*Trecho da página*

^^^^^^^^

A psiquiatra Sandra Scivoletto nunca tinha visto alguém odiar tanto o próprio nariz.
O ódio era tamanho que o nariz era submetido deliberadamente a doses maciças de cocaína apenas para destruí-lo e forçar uma cirurgia plástica -os pais do rapaz se recusavam a pagar a operação.
A obsessão virou vício. Para comprar a droga, V.L., de 15 anos, de uma família de classe média alta, começou a roubar.
Quando os pais descobriram o filho na criminalidade, conseguiram convencê-lo a se tratar com Sandra, onde vasculhou as razões dos seus distúrbios, sintetizadas na estética facial.
Junto com terapia que remexeu nos traumas de infância, ele recebeu antidepressivos e, como sonhava, fez a cirurgia.
Aos poucos foi deixando a cocaína, entusiasmou-se pelo trabalho e, hoje, consegue se manter limpo.
Logo descobriu que o nariz era uma mentira; a verdade era mais profunda.
"Ele se transformou num exemplo de sucesso e começou a ajudar outras pessoas viciadas", conta a psiquiatra, coordenadora executiva do Grea, departamento do Hospital das Clínicas, em São Paulo, responsável por programas de prevenção às drogas.
Que aconteceria se o rapaz não tivesse tido a chance de um tratamento e apoio da família?



A resposta está numa pesquisa da Unifesp (Universidade Federal de São Paulo), que mostra, em detalhes, até onde vai a relação entre cocaína, incluído o crack, e a criminalidade.

^^^^^^^^

*Enunciado 1*
Reescreva a parte do trecho que começa nas palavras "Aos poucos foi" e termina depois de "e a criminalidade.", trocando "cocaína" por "heroína".
*Enunciado 2*
Segundo o trecho, de qual departamento a psiquiatra Sandra Scivoletto é coordenadora executiva?
As entradas não têm nenhum papel nesta atividade.

^^^^^^^^

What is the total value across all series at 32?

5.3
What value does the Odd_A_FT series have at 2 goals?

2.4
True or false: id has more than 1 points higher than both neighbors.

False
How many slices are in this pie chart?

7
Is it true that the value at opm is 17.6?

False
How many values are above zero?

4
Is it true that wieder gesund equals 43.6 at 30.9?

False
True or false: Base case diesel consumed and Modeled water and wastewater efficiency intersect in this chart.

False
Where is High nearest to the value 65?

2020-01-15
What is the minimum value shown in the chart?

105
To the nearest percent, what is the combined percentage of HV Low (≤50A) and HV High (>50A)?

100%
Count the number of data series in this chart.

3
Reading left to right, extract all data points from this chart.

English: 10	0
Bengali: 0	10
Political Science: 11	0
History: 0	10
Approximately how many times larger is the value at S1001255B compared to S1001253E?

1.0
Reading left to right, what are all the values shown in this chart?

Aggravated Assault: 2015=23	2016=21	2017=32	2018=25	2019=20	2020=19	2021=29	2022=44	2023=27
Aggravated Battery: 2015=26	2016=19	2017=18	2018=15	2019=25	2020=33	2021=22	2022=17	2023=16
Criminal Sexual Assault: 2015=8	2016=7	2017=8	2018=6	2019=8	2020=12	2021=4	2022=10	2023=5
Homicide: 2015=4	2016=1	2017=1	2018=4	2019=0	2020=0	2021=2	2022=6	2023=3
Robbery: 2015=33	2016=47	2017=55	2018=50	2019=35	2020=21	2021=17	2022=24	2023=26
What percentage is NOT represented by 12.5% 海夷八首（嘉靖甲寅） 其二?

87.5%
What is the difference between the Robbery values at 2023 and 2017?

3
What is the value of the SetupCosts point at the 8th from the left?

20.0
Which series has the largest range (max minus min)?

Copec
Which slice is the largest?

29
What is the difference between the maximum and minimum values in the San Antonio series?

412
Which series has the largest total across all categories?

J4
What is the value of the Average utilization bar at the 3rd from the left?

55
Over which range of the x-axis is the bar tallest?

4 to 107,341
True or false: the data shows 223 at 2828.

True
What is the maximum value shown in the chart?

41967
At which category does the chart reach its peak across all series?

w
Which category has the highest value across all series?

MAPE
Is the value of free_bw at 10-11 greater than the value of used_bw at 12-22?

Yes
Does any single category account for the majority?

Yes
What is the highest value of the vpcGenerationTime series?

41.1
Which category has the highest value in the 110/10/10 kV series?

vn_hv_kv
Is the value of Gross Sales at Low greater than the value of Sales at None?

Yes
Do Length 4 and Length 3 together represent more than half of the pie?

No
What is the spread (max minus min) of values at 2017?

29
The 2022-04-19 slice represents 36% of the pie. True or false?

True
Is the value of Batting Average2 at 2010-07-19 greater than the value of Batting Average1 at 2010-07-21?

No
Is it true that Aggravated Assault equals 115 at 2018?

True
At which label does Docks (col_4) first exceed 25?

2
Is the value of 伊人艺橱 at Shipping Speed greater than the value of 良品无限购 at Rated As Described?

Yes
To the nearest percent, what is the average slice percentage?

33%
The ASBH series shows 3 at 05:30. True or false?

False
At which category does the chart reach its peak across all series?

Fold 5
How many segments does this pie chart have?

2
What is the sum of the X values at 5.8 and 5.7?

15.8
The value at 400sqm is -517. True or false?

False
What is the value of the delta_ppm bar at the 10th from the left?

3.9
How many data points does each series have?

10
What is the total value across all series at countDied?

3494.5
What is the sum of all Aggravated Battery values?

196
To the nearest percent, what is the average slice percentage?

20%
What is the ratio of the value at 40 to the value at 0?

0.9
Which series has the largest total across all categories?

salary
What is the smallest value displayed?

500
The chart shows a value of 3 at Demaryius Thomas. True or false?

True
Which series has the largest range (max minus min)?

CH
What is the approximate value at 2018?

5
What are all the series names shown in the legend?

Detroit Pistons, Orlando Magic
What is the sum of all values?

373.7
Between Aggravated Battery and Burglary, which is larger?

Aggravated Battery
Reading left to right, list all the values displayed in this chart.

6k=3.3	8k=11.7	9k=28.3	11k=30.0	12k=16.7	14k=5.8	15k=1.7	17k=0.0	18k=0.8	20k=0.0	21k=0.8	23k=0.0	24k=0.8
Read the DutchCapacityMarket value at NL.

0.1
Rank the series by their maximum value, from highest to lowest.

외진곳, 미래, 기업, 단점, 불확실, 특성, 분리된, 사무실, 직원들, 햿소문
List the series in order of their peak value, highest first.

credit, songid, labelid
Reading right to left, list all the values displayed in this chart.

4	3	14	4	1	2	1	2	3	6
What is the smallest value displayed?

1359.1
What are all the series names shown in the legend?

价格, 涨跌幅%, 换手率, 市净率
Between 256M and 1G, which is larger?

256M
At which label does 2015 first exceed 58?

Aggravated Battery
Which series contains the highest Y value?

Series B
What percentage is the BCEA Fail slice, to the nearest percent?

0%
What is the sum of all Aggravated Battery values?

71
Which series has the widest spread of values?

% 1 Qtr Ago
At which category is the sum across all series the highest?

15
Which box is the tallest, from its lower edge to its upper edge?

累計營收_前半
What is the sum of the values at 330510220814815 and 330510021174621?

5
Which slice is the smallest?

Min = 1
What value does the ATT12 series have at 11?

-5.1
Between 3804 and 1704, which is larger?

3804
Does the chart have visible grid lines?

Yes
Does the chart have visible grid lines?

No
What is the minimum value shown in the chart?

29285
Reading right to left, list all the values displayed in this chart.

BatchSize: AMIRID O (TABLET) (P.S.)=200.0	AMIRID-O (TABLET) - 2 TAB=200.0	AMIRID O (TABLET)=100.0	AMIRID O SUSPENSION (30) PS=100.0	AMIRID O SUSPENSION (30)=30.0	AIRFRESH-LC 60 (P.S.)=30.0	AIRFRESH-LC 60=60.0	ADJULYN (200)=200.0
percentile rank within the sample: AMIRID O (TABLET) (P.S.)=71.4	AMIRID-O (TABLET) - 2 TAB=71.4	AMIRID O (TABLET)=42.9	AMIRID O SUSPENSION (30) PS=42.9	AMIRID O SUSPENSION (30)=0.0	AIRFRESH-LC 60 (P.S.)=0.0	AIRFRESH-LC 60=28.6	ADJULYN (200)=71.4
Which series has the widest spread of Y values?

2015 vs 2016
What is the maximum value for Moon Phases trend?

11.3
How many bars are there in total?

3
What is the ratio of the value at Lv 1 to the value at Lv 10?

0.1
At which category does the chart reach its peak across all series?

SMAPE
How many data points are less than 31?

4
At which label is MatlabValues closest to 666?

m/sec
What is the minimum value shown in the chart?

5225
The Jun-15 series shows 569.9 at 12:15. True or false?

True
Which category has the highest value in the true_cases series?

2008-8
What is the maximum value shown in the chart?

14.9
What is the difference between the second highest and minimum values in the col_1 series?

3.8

^^^^^^^^

*Resposta esperada 1*
Aos poucos foi deixando a heroína, entusiasmou-se pelo trabalho e, hoje, consegue se manter limpo.
Logo descobriu que o nariz era uma mentira; a verdade era mais profunda.
"Ele se transformou num exemplo de sucesso e começou a ajudar outras pessoas viciadas", conta a psiquiatra, coordenadora executiva do Grea, departamento do Hospital das Clínicas, em São Paulo, responsável por programas de prevenção às drogas.
Que aconteceria se o rapaz não tivesse tido a chance de um tratamento e apoio da família?



A resposta está numa pesquisa da Unifesp (Universidade Federal de São Paulo), que mostra, em detalhes, até onde vai a relação entre heroína, incluído o crack, e a criminalidade.

*Resposta esperada 2*
Do Grea, departamento do Hospital das Clínicas, em São Paulo.